### [WHAT YOU NEED TO DO]
For the records that follow, restate each one word for word and leave the images behind.

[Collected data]
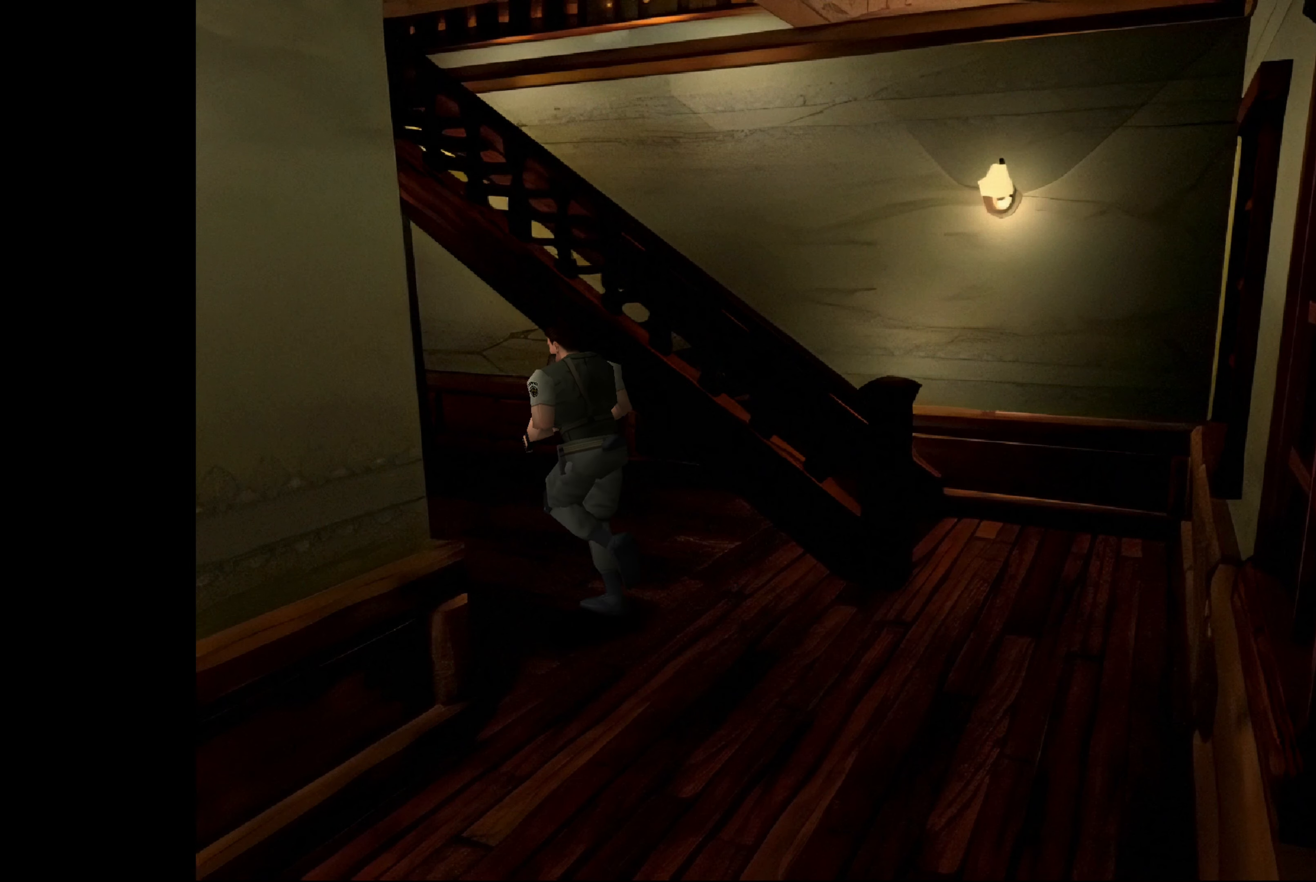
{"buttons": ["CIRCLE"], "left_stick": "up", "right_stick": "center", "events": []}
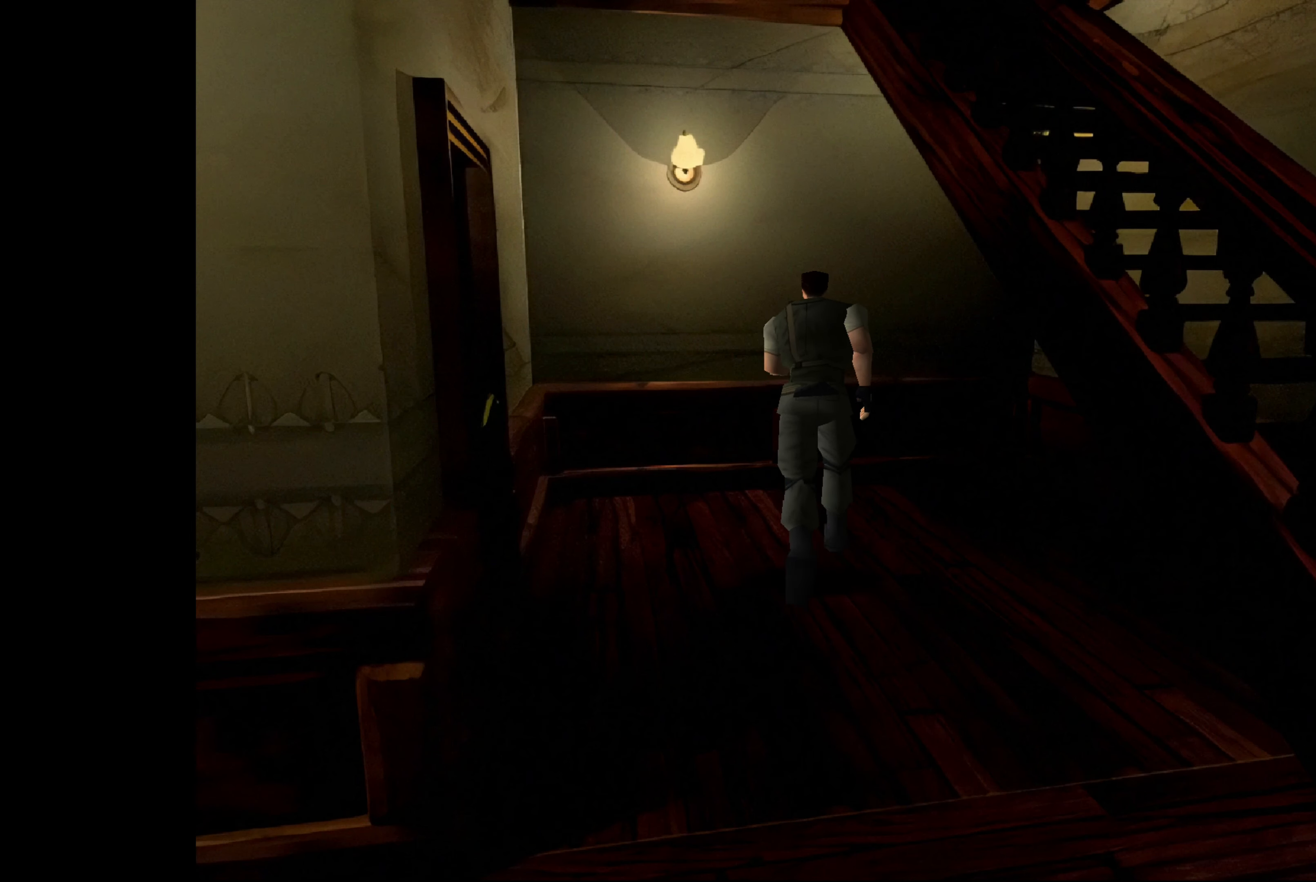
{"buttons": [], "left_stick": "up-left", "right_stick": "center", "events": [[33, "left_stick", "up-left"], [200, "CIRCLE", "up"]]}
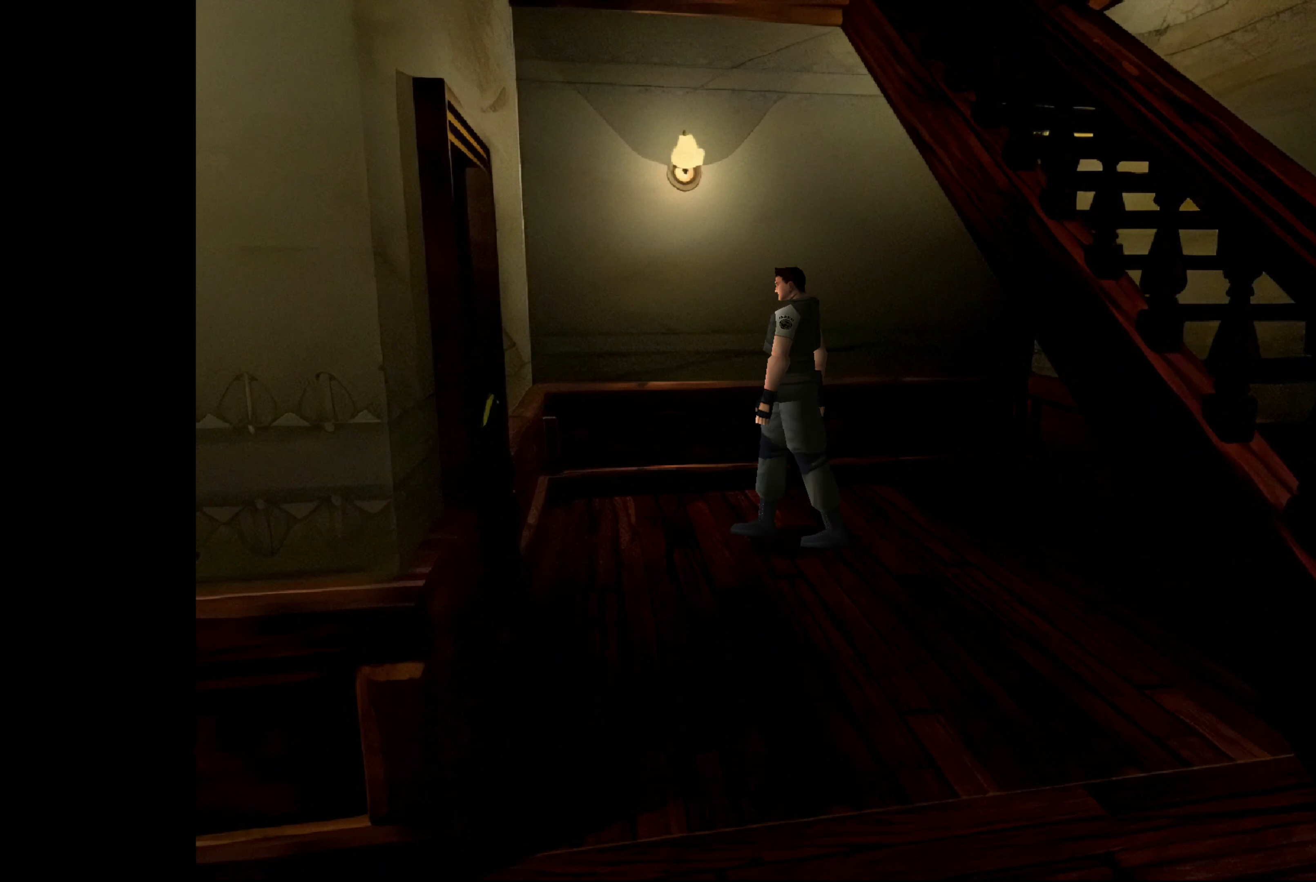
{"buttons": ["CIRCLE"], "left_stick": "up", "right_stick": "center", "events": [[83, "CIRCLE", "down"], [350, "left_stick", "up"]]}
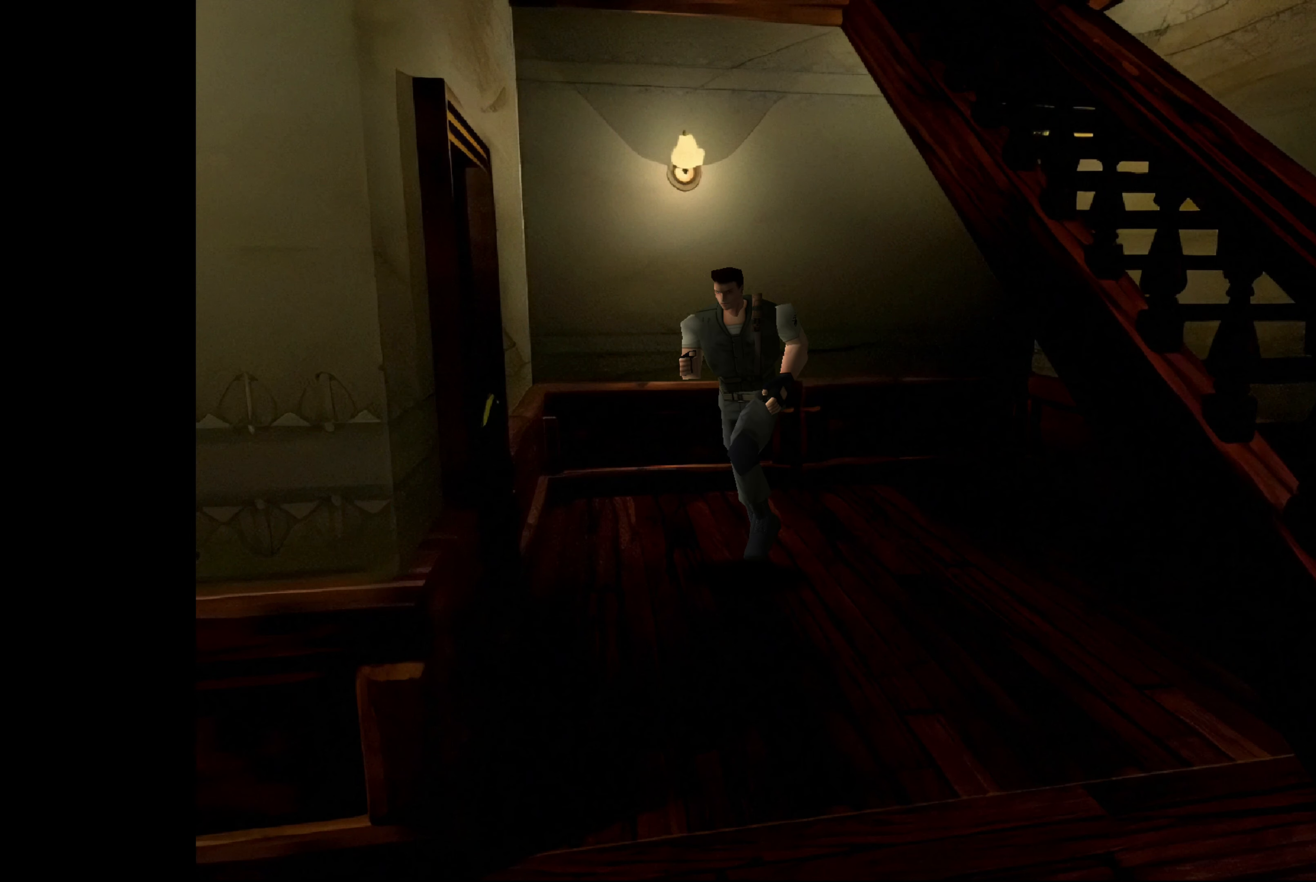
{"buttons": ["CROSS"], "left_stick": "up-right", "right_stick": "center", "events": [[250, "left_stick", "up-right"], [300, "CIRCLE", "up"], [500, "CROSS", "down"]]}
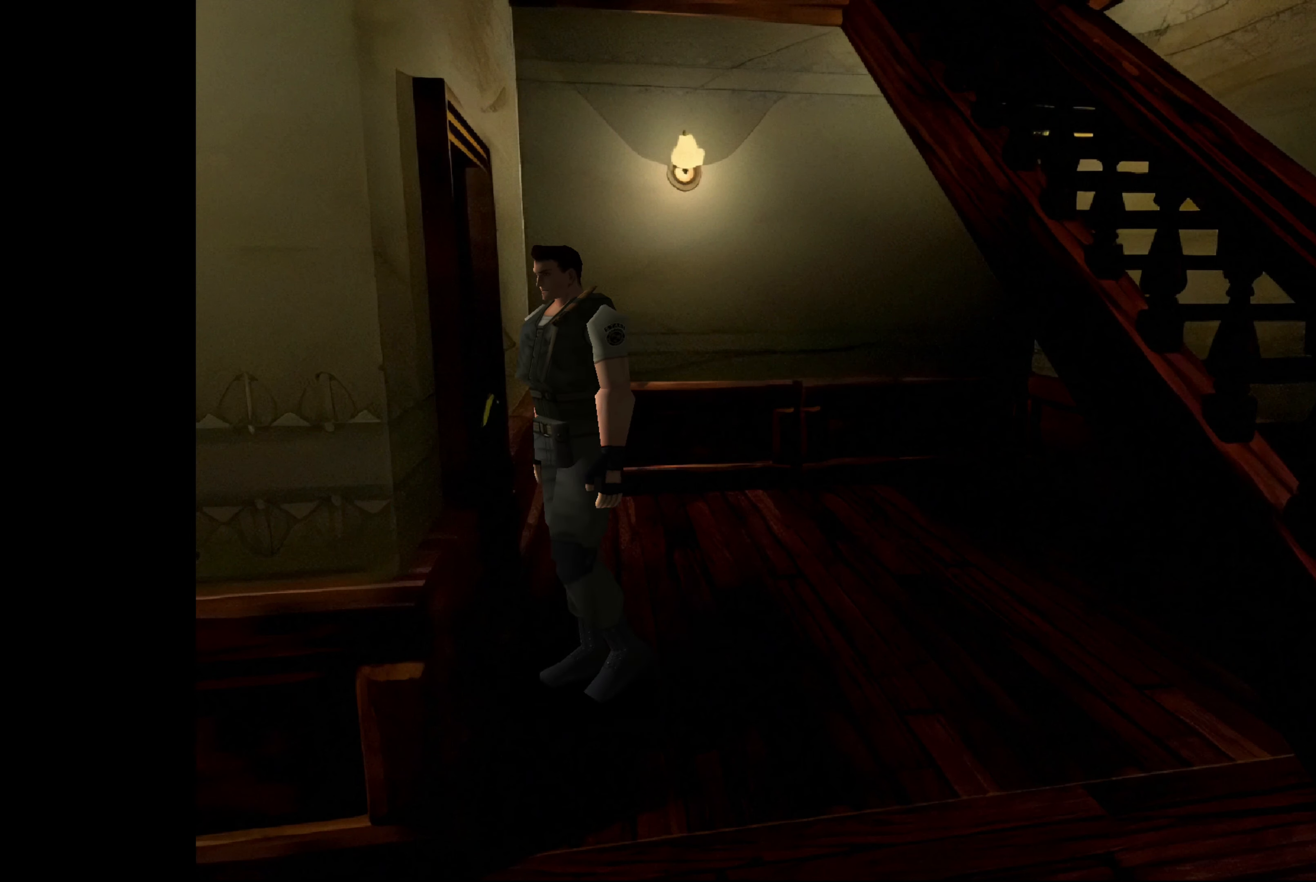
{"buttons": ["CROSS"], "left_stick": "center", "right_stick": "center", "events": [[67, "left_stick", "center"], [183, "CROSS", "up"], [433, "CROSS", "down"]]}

### [RESULT]
{"buttons": ["CIRCLE"], "left_stick": "up", "right_stick": "center", "events": []}
{"buttons": [], "left_stick": "up-left", "right_stick": "center", "events": [[33, "left_stick", "up-left"], [200, "CIRCLE", "up"]]}
{"buttons": ["CIRCLE"], "left_stick": "up", "right_stick": "center", "events": [[83, "CIRCLE", "down"], [350, "left_stick", "up"]]}
{"buttons": ["CROSS"], "left_stick": "up-right", "right_stick": "center", "events": [[250, "left_stick", "up-right"], [300, "CIRCLE", "up"], [500, "CROSS", "down"]]}
{"buttons": ["CROSS"], "left_stick": "center", "right_stick": "center", "events": [[67, "left_stick", "center"], [183, "CROSS", "up"], [433, "CROSS", "down"]]}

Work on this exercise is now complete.